> [THE EXERCISE]
Carry the essay on cleaning up after oneself further, picking up right after its final sentence.
── DOCUMENT ──
He forgot, as I'm frequently guilty of doing--that the functioning of a Whole--all the agencies and systems that have performed well in the past--function because someone was paying attention to the details. The Whole works because all of the moving parts required, and the integration of the moving parts are details that are maintained and attended to. We saw the results of what happens when systems don't work together seamlessly. One can't rely on the appearance of the Whole--one has to understand that its apparent solidity obscures the many components that make it up.
I have a feeling that some similar kind of delusion may have been at work in the failures of Iraq, and Afghanistan: a belief that the Adults were in charge and it was all going to work out.
The trouble is, We are the Adults.
Realizing this has made me feel rather vulnerable.
So I've got 3 11 year old boys and one 7 year old in my house. They came up to raid the kitchen and left behind a trail of counters smeared with jam and littered with crumbs. This along with the jars they'd taken from the refrigerator, none returned to their place. Next morning I make Connor clean it up. When he protests that he 'didn't do it', his friends did, I tell him he needs to get his friends to come clean up. I tell him he's responsible for his friends and if he doesn't want to ask them to do it then he has to. An angry response, leaving me perplexed. Why should someone be angry when being held accountable for their own mess?
As I watched him clean I could see the level of details that accomplish the goal of 'clean up after yourself'. I want the boys to clean up after themselves to a certain standard. But there is incredible detail in accomplishing this. and I feel tired at the thought of taking them through every step. It comes as second nature to me; apparently it doesn’t to them. When laid out, every detail of what it takes for them to meet that standard is overwhelming for them. It overwhelms me: put the lid back on the peanut butter jar. Find a cloth. Wipe off what you’ve smeared on the side of the jar before you put it away. No, no, not THAT cloth—that cloth has been on the floor—use THIS cloth which is for counters. Wet the cloth. No, that’s TOO wet—wring it out. Wring it out more. Get it to just the right level of dampness that you can use it to clean up without making a sloppy mess. As you wipe the counter, sweep the crumbs that are there because of the sandwich you made into your hand—not the floor! Now, go wash your hands. Dry off on the kitchen towel—no, the kitchen towel is not what you use to wipe the counter! It’s too long, more difficult to control its level of wetness and besides I want to use it to dry hands on. Now look at the counter. You call that clean? Look at those crumbs there. Look at the way the light reflects off of spots there. You have to clean those off too. You already put the dishrag in the sink, in a bowl of soggy cereal that you left? Now you have to rinse it again—rinse all that stuff out of there, otherwise you just smear it on the counter…
I realize that I've had some 40-odd years of practice at cleaning up after myself. In those years I've been able to streamline the details so I don't even think about them--wiping a counter takes all of 5 seconds.
───
── DATA LISTING ──
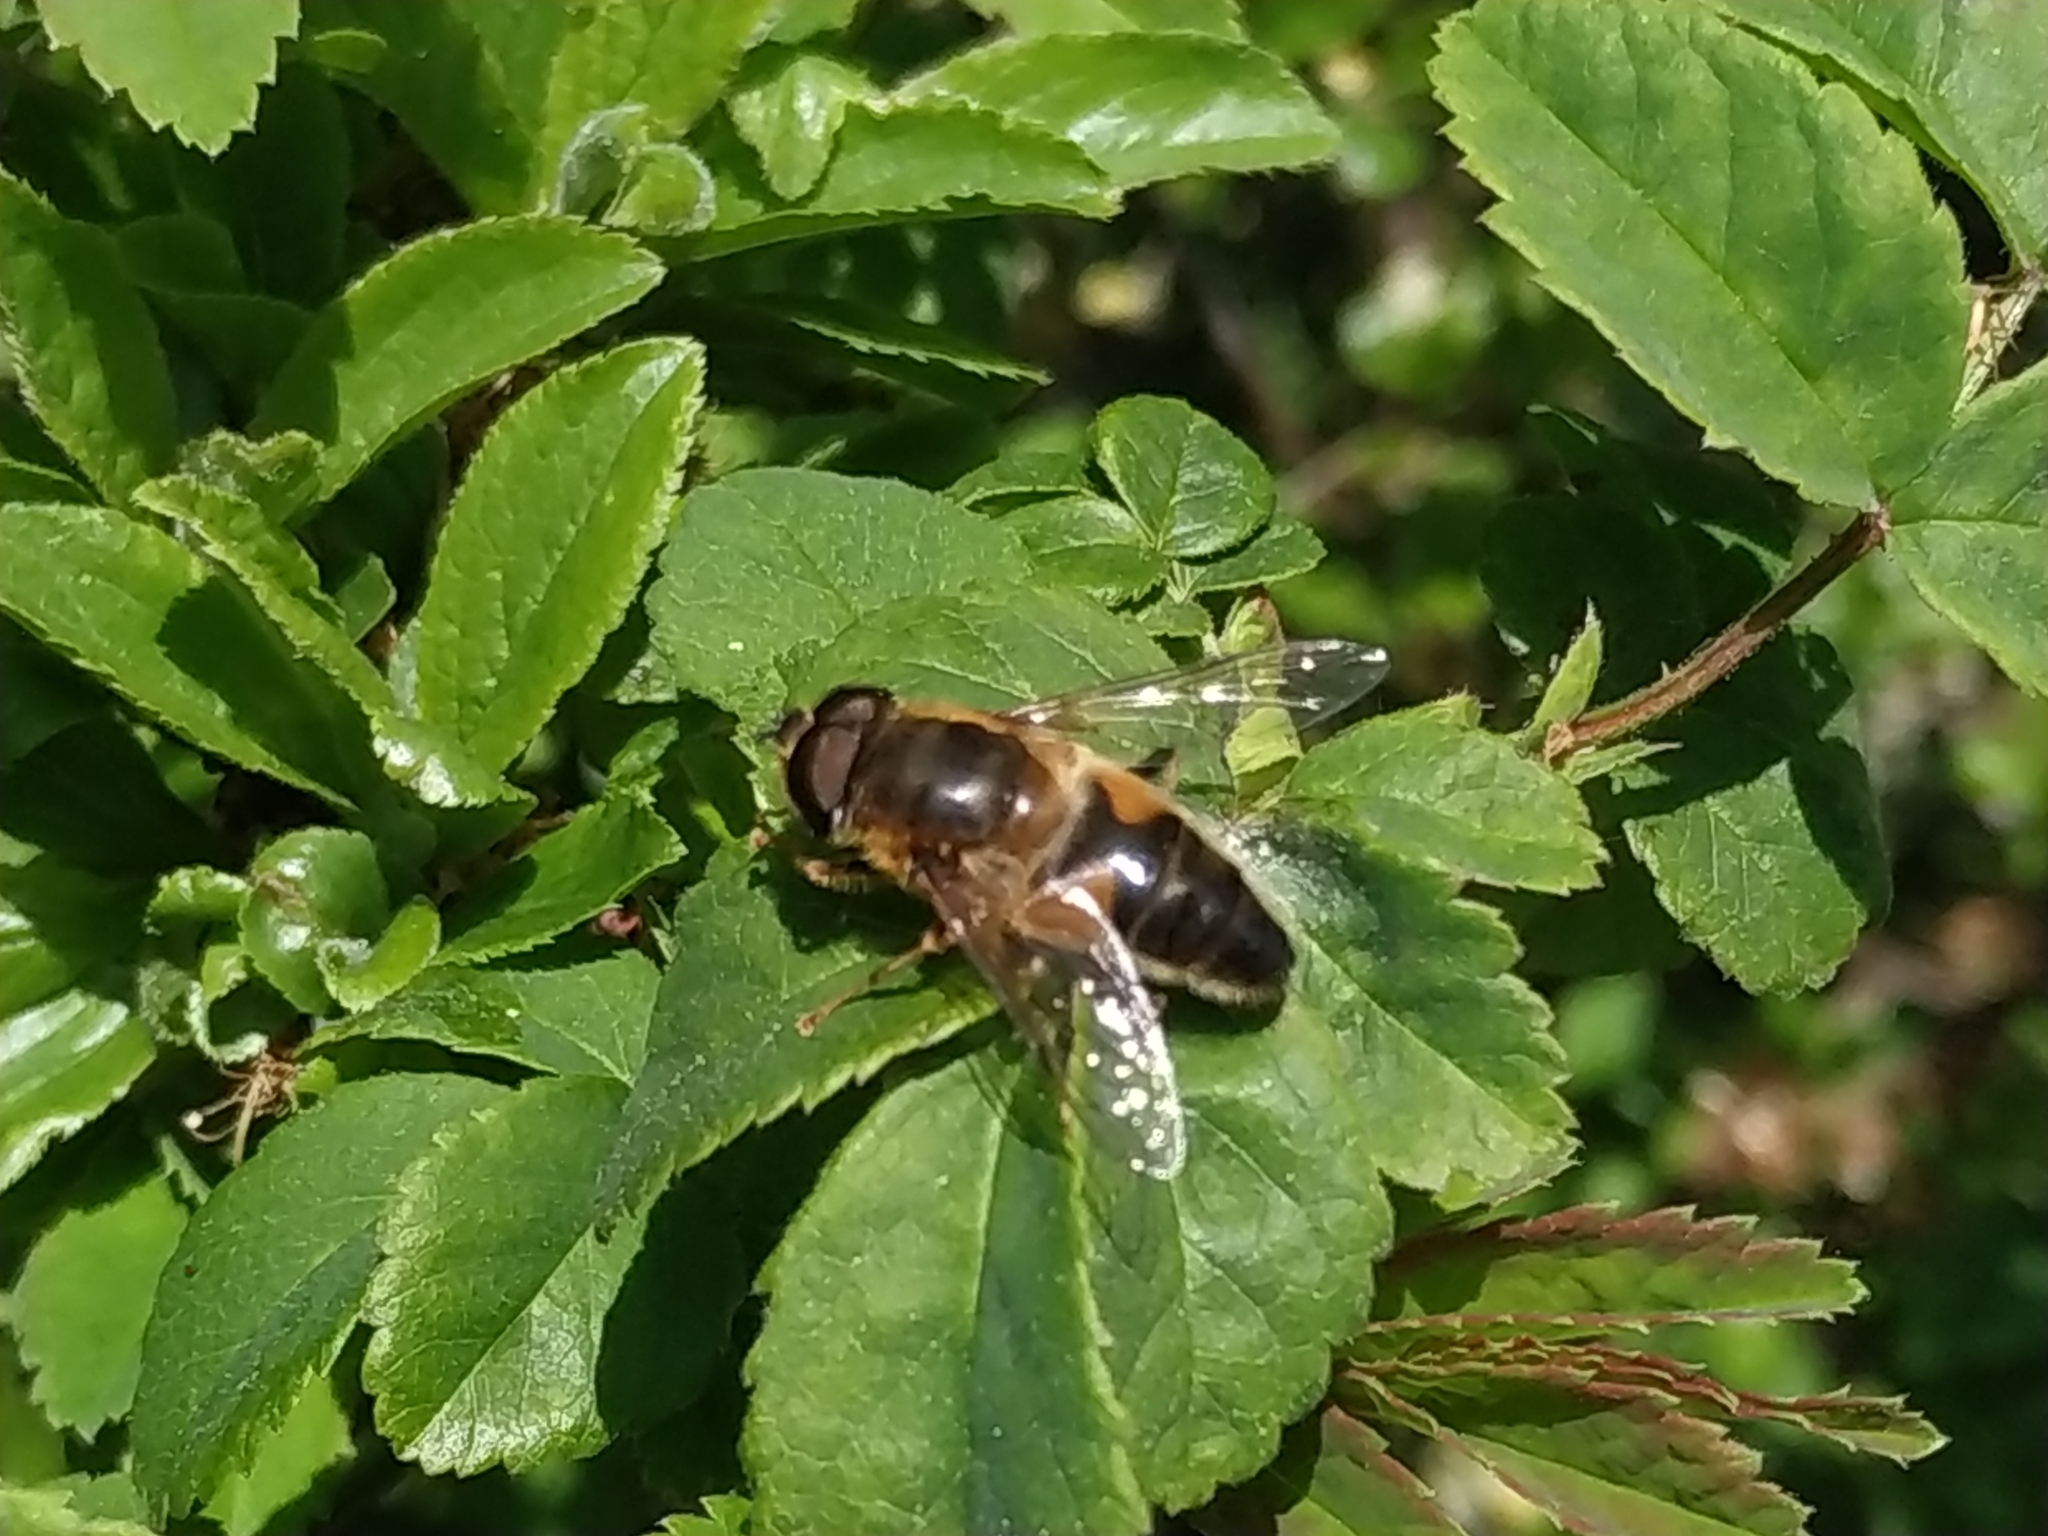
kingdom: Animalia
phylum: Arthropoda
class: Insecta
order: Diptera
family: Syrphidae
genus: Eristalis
───
── DATA LISTING ──
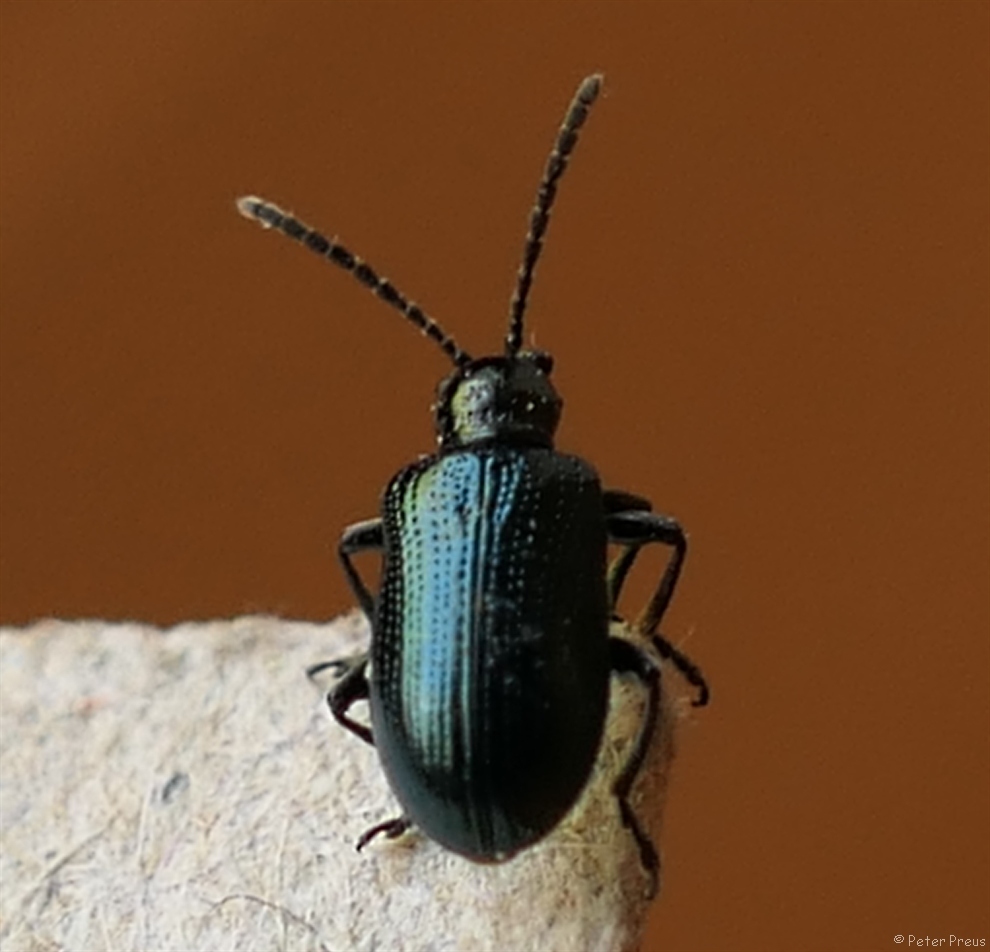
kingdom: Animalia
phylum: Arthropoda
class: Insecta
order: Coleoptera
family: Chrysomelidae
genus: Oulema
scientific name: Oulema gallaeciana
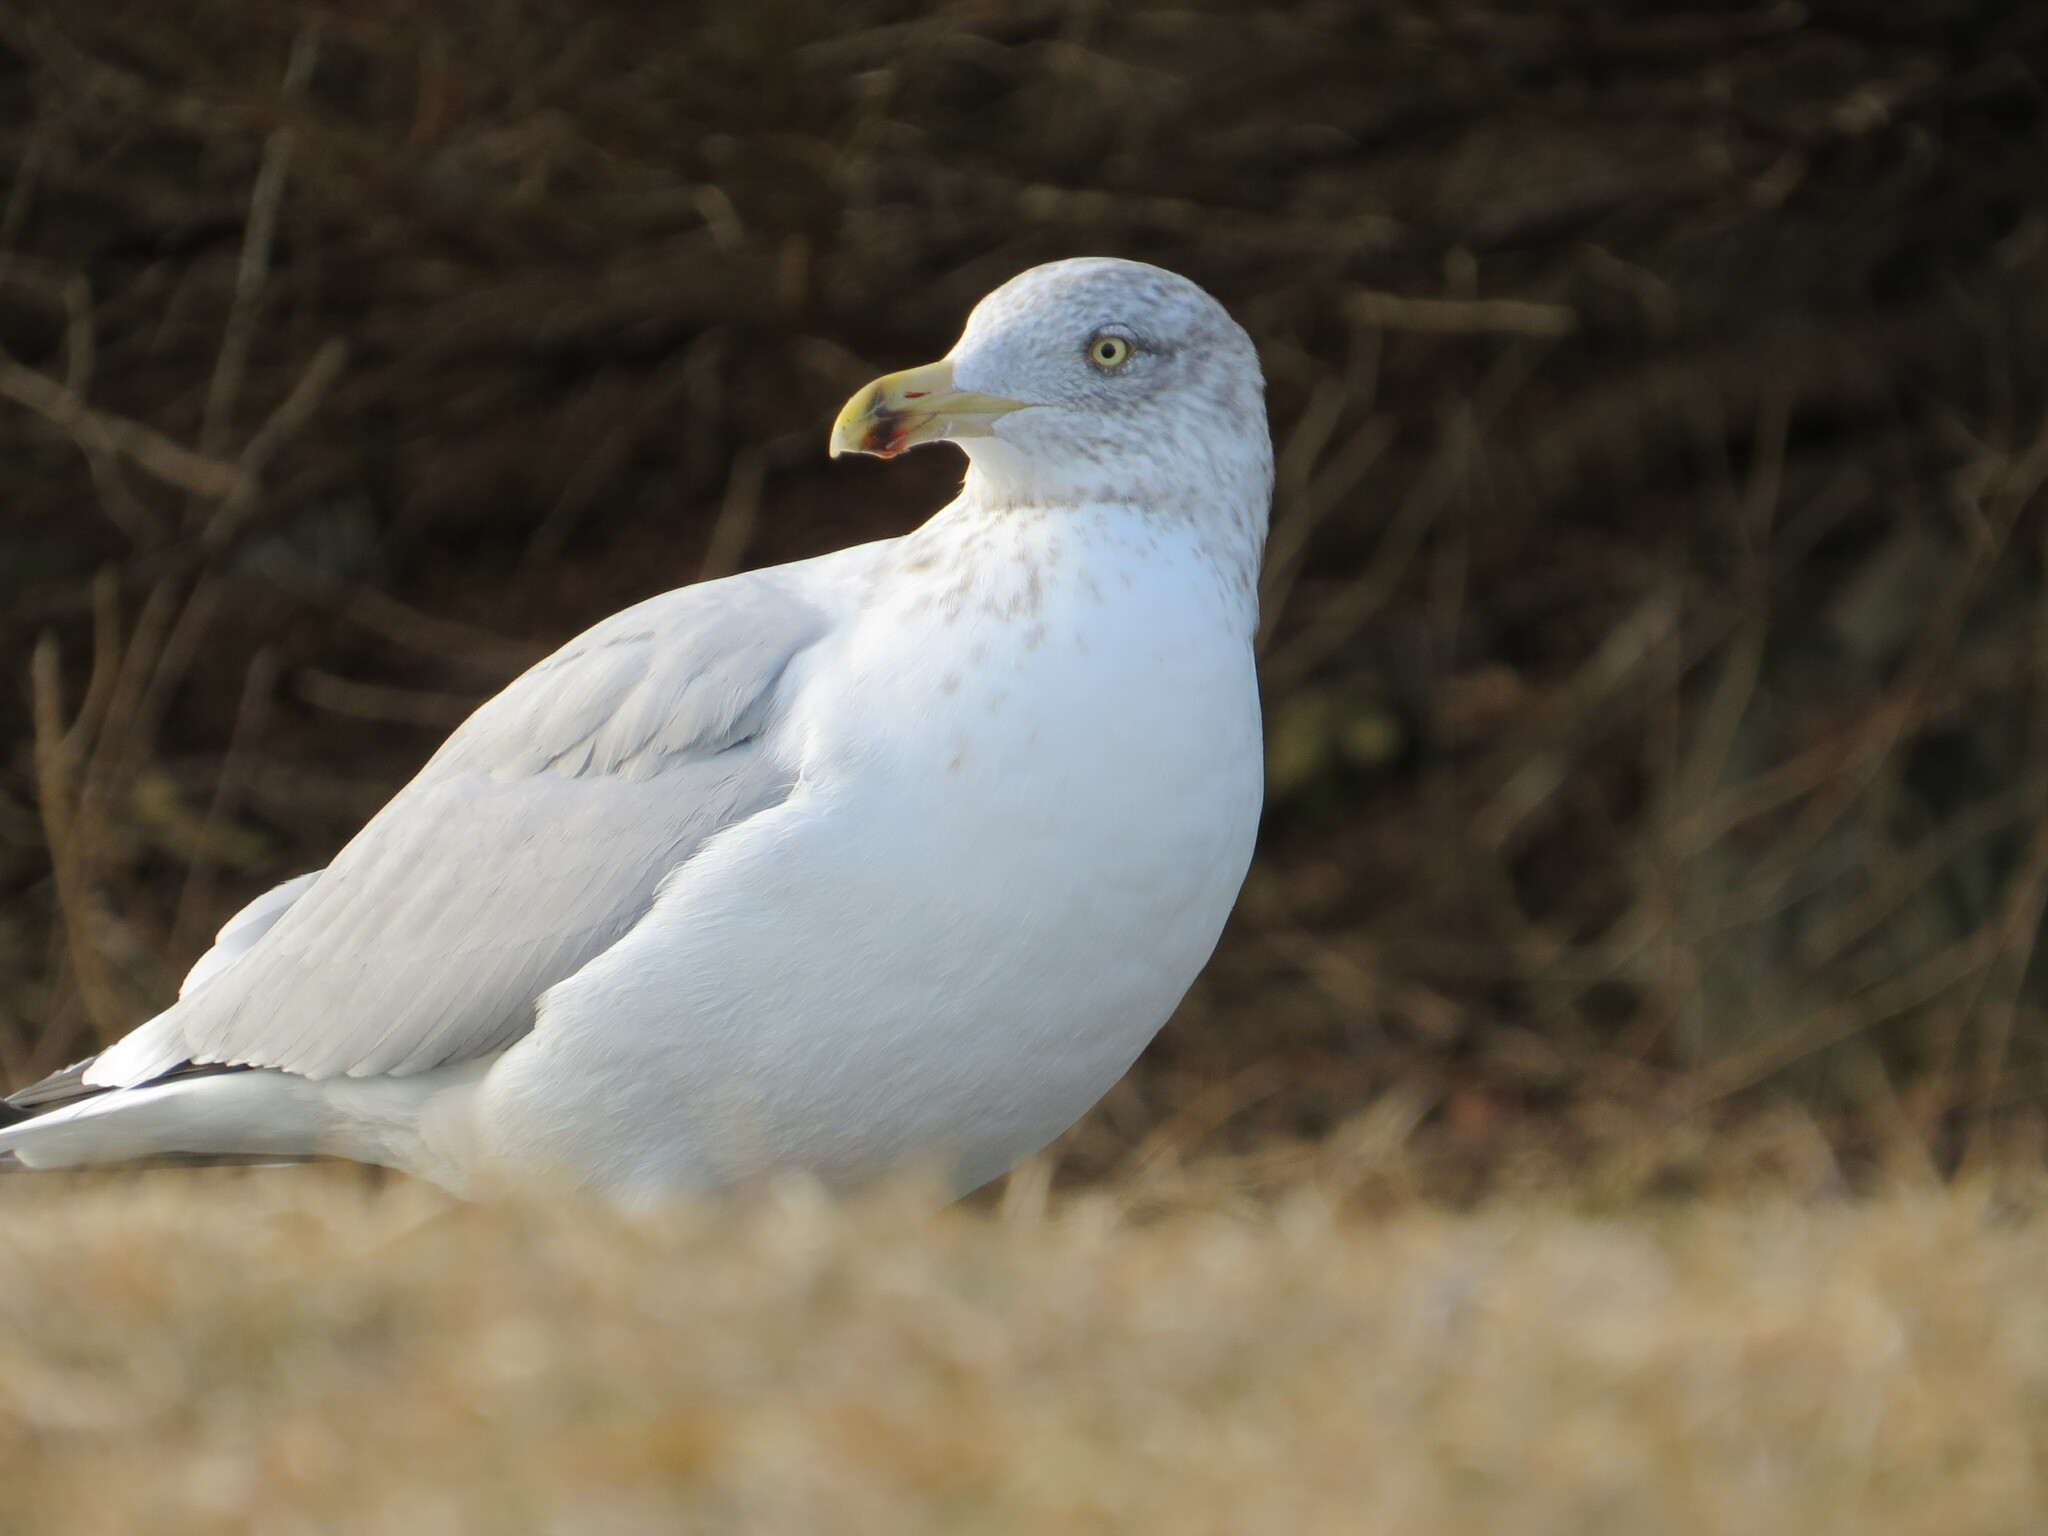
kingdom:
───
> [ANSWER]
I'm still going to make them clean up, but I realize it's not realistic to expect them to do it to the same level of detail I do so easily. They've not yet had 40 years to learn. This is a classic example of them not being able to see the forest for the trees, and me missing the trees for the forest. So I guess for a while longer I'll be cleaning behind them, at least to get it back to my own standard of order.
I've been reflecting a lot on Whole vs Parts. I've noticed that the world we rely on, the one that our senses are able to read, often gives the impression of solidity. We treat it as if it has a life of its own, and it exists to serve us.
I'm fooled by the apparent reality of my car. It's more than a car; it's a tool. It's the means by which I get my kids to school. It's a solid object in the world I don't even think about.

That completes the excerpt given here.